# Particle identity in conformal cyclic cosmology

I have a few questions about Penrose's conformal cyclic cosmology from a lay perspective.

1. What happens to each particle? The picture of the far future of an aeon in CCC is an exponentially expanding spacetime with only massless particles (mostly photons and gravitons, possibly plus other imagined particles to deal with charge conservation and such). Do these individual particles cross into the next aeon with a meaningfully preserved identity?

2. Does the number of particles change? Looking from the beginning of an aeon to the end, we start with a small number $$N_0$$ of high energy massless particles (low entropy) and end with a very large number $$N_1 >> N_0$$ of low energy particles (high entropy). If the answer of (1) is that particle identity is preserved, when we continue across to the next aeon we'd have $$N_1$$ high energy particles. The end of that aeon would then have $$N_2 >> N_1$$ low energy particles. Would that mean we can treat the absolute entropy as increasing aeon over aeon?

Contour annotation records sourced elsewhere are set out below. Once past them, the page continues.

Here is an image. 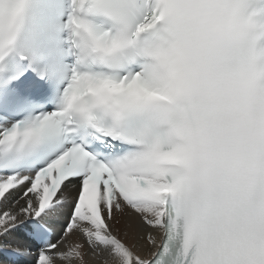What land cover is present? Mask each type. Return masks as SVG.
I'll list each match as a JSON object with an SVG mask.
<instances>
[{"label":"snow or ice","instance_id":"6c2138e0","mask_svg":"<svg viewBox=\"0 0 264 264\" xmlns=\"http://www.w3.org/2000/svg\"><path fill=\"white\" fill-rule=\"evenodd\" d=\"M10 3L0 13V264H264L247 209L218 236L194 235L174 179L153 162L159 145L141 119L159 96L133 40L158 22L156 0H70L74 61L43 72L26 55L8 60L29 0ZM130 215L144 231L130 234Z\"/></svg>","mask_w":264,"mask_h":264},{"label":"clouds","instance_id":"9594fccd","mask_svg":"<svg viewBox=\"0 0 264 264\" xmlns=\"http://www.w3.org/2000/svg\"><path fill=\"white\" fill-rule=\"evenodd\" d=\"M156 5L158 22L133 40L159 96L141 119L159 145L153 162L194 235H220L245 208V232L264 241V0ZM11 7L0 0V13Z\"/></svg>","mask_w":264,"mask_h":264},{"label":"bare ground","instance_id":"6f19581e","mask_svg":"<svg viewBox=\"0 0 264 264\" xmlns=\"http://www.w3.org/2000/svg\"><path fill=\"white\" fill-rule=\"evenodd\" d=\"M122 224L129 225L130 234H139L145 230V226L140 222L139 218L131 215L122 217ZM90 264H95V261H90Z\"/></svg>","mask_w":264,"mask_h":264}]
</instances>
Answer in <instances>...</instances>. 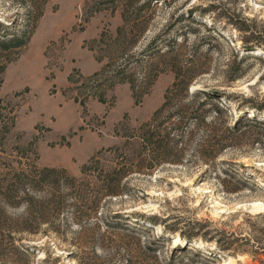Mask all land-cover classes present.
<instances>
[{
	"label": "rangeland",
	"instance_id": "rangeland-1",
	"mask_svg": "<svg viewBox=\"0 0 264 264\" xmlns=\"http://www.w3.org/2000/svg\"><path fill=\"white\" fill-rule=\"evenodd\" d=\"M105 2L0 0V144L35 138L38 166L79 177L128 140L139 149L131 137L166 105L153 125L193 118L170 136L179 162L131 173L124 195L102 200L96 216L120 213L132 246L110 233L104 248L83 245L73 225V244L38 234L0 264H123L158 229L161 262L175 238L178 263L203 264L200 253L210 264H264V212L250 205L264 204V0H165L147 10L134 47L138 31ZM153 42L160 52L148 57ZM129 59L127 80L100 86L102 69Z\"/></svg>",
	"mask_w": 264,
	"mask_h": 264
},
{
	"label": "trees",
	"instance_id": "trees-1",
	"mask_svg": "<svg viewBox=\"0 0 264 264\" xmlns=\"http://www.w3.org/2000/svg\"><path fill=\"white\" fill-rule=\"evenodd\" d=\"M163 2L165 0H106L105 3L118 9L124 23L132 25L131 27L138 31L137 36L130 42L134 47L136 41L138 42L147 30L150 19V14L148 16L147 12ZM156 43L153 42L146 49L147 53L153 51L148 57L159 54L158 46L161 45ZM133 60L129 59L124 66H118L116 69L111 68L109 72H107L109 66L102 69L99 73L103 78L100 86L127 80ZM171 68L177 74L176 66ZM148 77L149 74L142 78L143 83ZM165 106L163 105L158 113ZM158 113H155L149 122L140 126V135L135 134L131 137L138 138L139 149L136 150V142H132L133 139L128 140L126 144L108 150L110 154L108 158H100L111 164L107 165L100 159H94L82 167L79 177L62 167L38 166L35 138L25 143L13 141L10 145L2 141V145L0 144V260L10 249L24 247L21 244L23 240L38 234L47 236L52 233L61 242L73 244L78 240L83 245L91 244L90 246L95 249L104 248L105 238L109 233L118 235L123 240L134 239V235H130L127 228L119 227L122 225L119 223L120 219H123L120 213H113L104 219L96 215L103 207L101 202L104 198H117L127 192L126 184L123 182L127 175L134 172L142 173L145 169L149 172L160 163L179 162L178 158L168 157V151L172 149L170 144L175 140L170 136L173 132L188 127L193 118L191 115L172 114L165 117L164 121L153 125ZM175 117L177 122L172 123L171 120ZM204 118L201 117V120ZM159 151L161 152L159 155L152 153ZM95 218L91 225L90 221ZM73 225L80 226V234L75 240L67 237V232ZM140 241V238L137 239L138 244ZM135 242L132 240L130 246ZM126 243L128 241L122 245L124 249ZM165 244V232L156 233L151 241L139 245L135 260L127 253H124L120 260L125 264H183L178 261L183 258L184 248L177 249L176 245H173L167 254V259L163 262L159 260L157 253ZM117 247L115 245L111 248ZM198 256L203 264L212 263L211 257L200 253ZM191 264L195 263L191 261Z\"/></svg>",
	"mask_w": 264,
	"mask_h": 264
},
{
	"label": "bare ground",
	"instance_id": "bare-ground-1",
	"mask_svg": "<svg viewBox=\"0 0 264 264\" xmlns=\"http://www.w3.org/2000/svg\"><path fill=\"white\" fill-rule=\"evenodd\" d=\"M198 86V85H197ZM250 205H251V211H252V213H255V214H258V213H262V212H264V204H262V203H260V202H258V201H254V202H251L250 203ZM160 233V230L158 229L157 230V234H159ZM178 243V239H175L174 238V240H173V243H172V245H168L167 247H166V250H168L169 248L170 249H172L173 248V245H176ZM226 264V263H225Z\"/></svg>",
	"mask_w": 264,
	"mask_h": 264
}]
</instances>
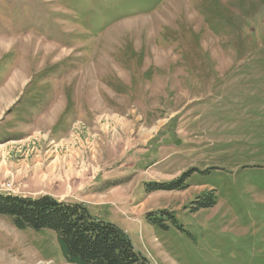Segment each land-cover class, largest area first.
<instances>
[{
	"label": "rangeland",
	"instance_id": "rangeland-1",
	"mask_svg": "<svg viewBox=\"0 0 264 264\" xmlns=\"http://www.w3.org/2000/svg\"><path fill=\"white\" fill-rule=\"evenodd\" d=\"M20 33L95 90L96 121L81 101L68 142L11 144L2 190L41 160L89 175L106 152L101 215L151 262L264 264V0H0V35ZM0 264L70 263L54 232L0 216Z\"/></svg>",
	"mask_w": 264,
	"mask_h": 264
},
{
	"label": "crops",
	"instance_id": "crops-1",
	"mask_svg": "<svg viewBox=\"0 0 264 264\" xmlns=\"http://www.w3.org/2000/svg\"><path fill=\"white\" fill-rule=\"evenodd\" d=\"M63 60L62 54L53 55L42 38L21 33L0 35L1 157L5 158L6 149L15 143H30L43 138L59 146L71 140L73 124L79 122L81 101H86L87 106L91 103L93 122L96 121L95 90L81 87L77 70L67 69L64 73L61 68ZM105 153L101 151L98 158L93 159L94 165L99 166L97 172L82 176L77 169L78 162L71 166L63 161L56 170L60 161L48 166L43 164L45 160H41L30 172L26 170L25 176L15 175L13 171L18 188L15 186L11 193L2 190L3 178L0 177V193L30 198L52 196L66 202L82 203L96 218L103 219L99 208L110 202V195L93 189L91 183L104 170L108 172L98 162ZM0 164L7 171V161Z\"/></svg>",
	"mask_w": 264,
	"mask_h": 264
},
{
	"label": "trees",
	"instance_id": "trees-1",
	"mask_svg": "<svg viewBox=\"0 0 264 264\" xmlns=\"http://www.w3.org/2000/svg\"><path fill=\"white\" fill-rule=\"evenodd\" d=\"M188 176L189 173H184L173 181L150 182L146 185L147 193L185 190ZM211 195L213 192L205 196ZM204 203L201 202L203 206L215 204ZM162 213L167 214V211ZM0 216L9 217L21 231L54 232L61 253L70 264H154L135 249L124 230L96 218L82 203L65 202L52 196L30 198L0 193ZM156 222L159 223L158 219Z\"/></svg>",
	"mask_w": 264,
	"mask_h": 264
},
{
	"label": "built area",
	"instance_id": "built-area-1",
	"mask_svg": "<svg viewBox=\"0 0 264 264\" xmlns=\"http://www.w3.org/2000/svg\"><path fill=\"white\" fill-rule=\"evenodd\" d=\"M8 187H10V186L8 185ZM8 187H7V189H9V190H10L11 188H8Z\"/></svg>",
	"mask_w": 264,
	"mask_h": 264
},
{
	"label": "bare ground",
	"instance_id": "bare-ground-1",
	"mask_svg": "<svg viewBox=\"0 0 264 264\" xmlns=\"http://www.w3.org/2000/svg\"><path fill=\"white\" fill-rule=\"evenodd\" d=\"M61 163V162H60Z\"/></svg>",
	"mask_w": 264,
	"mask_h": 264
}]
</instances>
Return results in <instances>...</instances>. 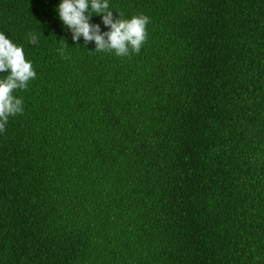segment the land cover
Listing matches in <instances>:
<instances>
[{"label": "trees", "instance_id": "trees-1", "mask_svg": "<svg viewBox=\"0 0 264 264\" xmlns=\"http://www.w3.org/2000/svg\"><path fill=\"white\" fill-rule=\"evenodd\" d=\"M60 2L0 0L37 73L0 134V264H264V0H108L150 18L130 57Z\"/></svg>", "mask_w": 264, "mask_h": 264}, {"label": "clouds", "instance_id": "clouds-1", "mask_svg": "<svg viewBox=\"0 0 264 264\" xmlns=\"http://www.w3.org/2000/svg\"><path fill=\"white\" fill-rule=\"evenodd\" d=\"M57 11L74 43L78 44L83 38L86 44L94 43L99 52L130 57L139 54L148 39L147 26L151 22L148 16L117 19L109 10L108 0H61ZM93 15L101 17L108 31H102L100 24L91 22ZM27 39L30 44H36L38 37L35 32H29ZM5 72L8 75L0 79V134L7 131L11 117L24 112V100L17 98L14 92L26 90L37 76L32 62L26 59L24 48L0 31V73Z\"/></svg>", "mask_w": 264, "mask_h": 264}]
</instances>
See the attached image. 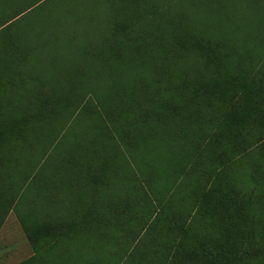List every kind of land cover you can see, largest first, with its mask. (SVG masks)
Listing matches in <instances>:
<instances>
[{"label":"rangeland","instance_id":"obj_1","mask_svg":"<svg viewBox=\"0 0 264 264\" xmlns=\"http://www.w3.org/2000/svg\"><path fill=\"white\" fill-rule=\"evenodd\" d=\"M142 54L169 88L191 72L201 107L169 129L178 145L153 113L141 144L136 104L92 95L141 85ZM255 68L263 98L264 0H0V264H213L202 251L230 246L220 201L264 182V139L250 158L253 140L218 127L231 76ZM258 229L248 264H264Z\"/></svg>","mask_w":264,"mask_h":264},{"label":"trees","instance_id":"obj_2","mask_svg":"<svg viewBox=\"0 0 264 264\" xmlns=\"http://www.w3.org/2000/svg\"><path fill=\"white\" fill-rule=\"evenodd\" d=\"M138 59L137 66L142 67L147 74V77L143 76L141 85L135 87L128 83H122L108 91L111 92L110 96H106L108 92L98 93V91H93L92 95H94L97 105L101 107H103V104L107 105V102L103 101V99L106 98L109 103H113L117 100V95L125 100L124 102H118V104L125 102L126 104L135 103L138 110L133 113L132 117H136V119L132 118L131 115L125 114L124 118L127 122L125 127H138L139 129L143 127L145 134L141 139V144L147 146L151 143L146 133L148 130V117L150 113H153L157 117V123L149 121L153 131L157 130L161 135H164L162 140H166L169 144L178 145L183 140L182 136L171 132L169 129L182 125L183 122L187 124L188 116L198 115V107H201V98H195L196 89L191 87V72L185 70L183 78L176 75V84L169 88V84L162 82L159 77V72L164 62L154 61L145 54L138 55L136 60ZM259 71L260 68L248 71L239 70V72L231 76L223 93L228 99L225 101V105H227V109L232 115L230 119L218 125L219 128L226 129L231 124H234L230 142L233 141L238 148L242 147L243 143L250 144V139L253 140L251 149L246 154L250 158L256 157L257 146L260 140L264 139V129L257 132V129L254 130L253 128L255 123L264 122V95L261 98L256 92L257 86L263 82V80H258ZM177 79H180L178 83ZM223 102L224 100L222 102L214 101L216 105H221ZM145 122H147L146 126L144 125ZM127 135L129 137L133 136L130 135V132ZM125 149L129 158L136 163L137 147L129 146V148L125 147ZM246 155H241L240 157ZM223 166L220 167L222 168ZM143 169L139 168V171H144ZM261 169L264 170V162H262ZM161 186L165 187V184L157 182L159 194L167 191H159ZM236 188H240V186L237 184ZM143 190V205L147 208L149 198L151 196L156 197L157 194L156 190L151 188H149L150 194L146 193L145 188ZM236 193L238 201L235 203L228 205L225 203L226 198L223 197L222 201H220L222 219L230 230V232L228 231L230 246L224 248L225 250L210 248L207 252H204V255L202 251L203 258L208 257L213 264H248V261L254 260L253 242L256 244L260 231L257 228L261 220L264 219V182L252 187V190L248 188L245 191ZM210 194L211 192H206L203 199L207 200ZM233 194L235 193L232 188L227 195Z\"/></svg>","mask_w":264,"mask_h":264}]
</instances>
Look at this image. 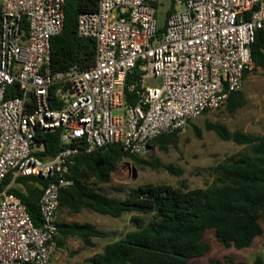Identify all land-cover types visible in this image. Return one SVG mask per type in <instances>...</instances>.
Here are the masks:
<instances>
[{
	"label": "built area",
	"instance_id": "built-area-1",
	"mask_svg": "<svg viewBox=\"0 0 264 264\" xmlns=\"http://www.w3.org/2000/svg\"><path fill=\"white\" fill-rule=\"evenodd\" d=\"M172 1L157 39L149 0H100L78 23L79 36L97 43L93 65L53 73L51 41L63 32L66 0H0V187L9 175L12 184L51 180L40 227L17 195L0 190V264H55L60 193L74 185L66 175L76 156L119 144L143 157L154 139L224 108L257 70L252 45L264 27V0ZM136 70L140 78L128 84ZM39 131L60 132L56 156L36 154Z\"/></svg>",
	"mask_w": 264,
	"mask_h": 264
},
{
	"label": "trees",
	"instance_id": "trees-1",
	"mask_svg": "<svg viewBox=\"0 0 264 264\" xmlns=\"http://www.w3.org/2000/svg\"><path fill=\"white\" fill-rule=\"evenodd\" d=\"M100 0H66L63 32L51 41L53 73H65L74 66L89 69L96 58L97 43L81 38L78 34L79 17L98 10ZM175 11L174 5L168 18ZM24 19L23 28L28 30ZM166 25L159 28L157 39L163 37ZM252 56L257 69L264 70V27L256 31ZM141 76L136 70L128 84ZM13 86L7 98L14 97ZM55 92V88L52 90ZM128 94V93H127ZM130 97L132 95L128 94ZM243 91L230 96L226 105L235 114L245 105ZM60 107L61 103L52 104ZM207 130L216 132L225 141H234L248 148L227 157L212 168L215 176L211 186L191 189L187 183L181 187L143 184L129 191L124 199L109 196L103 185L109 184L113 174L127 158L140 165L151 164L142 157L131 155L119 144L97 149L91 154L81 153L70 166L67 179L74 185L61 191V211L71 214L92 211L101 215L121 218L132 213L135 229L119 240L109 242L101 252L91 257L88 264H191V260L204 257L211 245L205 239L209 230L215 232L218 242L237 250L251 248L256 239L264 237V135L253 137L242 131L231 133L227 127L210 123ZM198 136L201 130L195 127ZM179 133L167 134L154 139V145L167 150L177 145ZM36 141L42 150L40 157L56 156L60 147V132L37 133ZM174 174H180L172 165L159 164ZM13 175L2 183L0 190L8 189L26 206L36 226L43 223L39 202L44 188L51 180L41 177H18ZM147 216H151L148 219ZM58 245L65 247L68 239H79L88 247H95V239L110 237V233L91 223L66 222L59 225ZM230 264H245L228 259ZM212 260L211 264H218ZM254 264H264L258 257Z\"/></svg>",
	"mask_w": 264,
	"mask_h": 264
},
{
	"label": "rangeland",
	"instance_id": "rangeland-1",
	"mask_svg": "<svg viewBox=\"0 0 264 264\" xmlns=\"http://www.w3.org/2000/svg\"><path fill=\"white\" fill-rule=\"evenodd\" d=\"M157 8L159 28L165 26L168 12L173 7L172 0H149ZM243 93L245 105L235 114H230L226 106L220 110L209 112L192 121L186 130L179 133L178 144L170 145L167 150L154 145L142 158L151 164L140 165L130 158L125 159L113 174L109 184L103 185L105 192L115 198L124 199L130 190L143 184L170 185L181 187L187 183L191 189L206 188L214 182L212 168L223 162L227 157L246 151L243 145L234 141H225L214 131L207 130L208 122L220 124L231 133L242 131L253 137L264 135V70L257 69L246 78ZM195 127L201 130V136ZM159 164L172 165L180 174H174ZM132 213H125L121 218L101 215L92 211L71 214L68 210L61 211V221L91 223L101 230L110 233L105 239H95V247L86 246L79 239H68L65 247L60 249L55 264H88L94 254L101 252L112 241L119 240L135 229L131 222ZM151 219V216H147ZM205 239L210 243L209 252L201 258L191 260V264H230L228 259L245 264H254L258 257L264 260V237L256 239L248 249L237 250L221 245L213 230H209Z\"/></svg>",
	"mask_w": 264,
	"mask_h": 264
},
{
	"label": "crops",
	"instance_id": "crops-1",
	"mask_svg": "<svg viewBox=\"0 0 264 264\" xmlns=\"http://www.w3.org/2000/svg\"><path fill=\"white\" fill-rule=\"evenodd\" d=\"M96 244V243H95Z\"/></svg>",
	"mask_w": 264,
	"mask_h": 264
}]
</instances>
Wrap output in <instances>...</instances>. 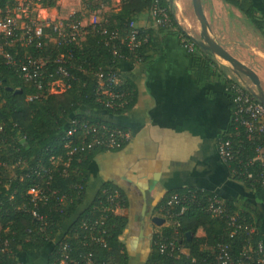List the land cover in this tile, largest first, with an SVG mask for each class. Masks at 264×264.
<instances>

3. Per-particle null cones: At the end of an aeon, my intuition would be that the number of particles becomes a constant. Moreover, the particles should become very well separated from each other due to the expansion of space, and indeed would end up with nonoverlapping null cones. But when we continue on to the next aeon the high energy particles near the Big Bang are interacting wildly, and in particular their null cones must intersect. This seems inconsistent, so which step in the line of reasoning is wrong?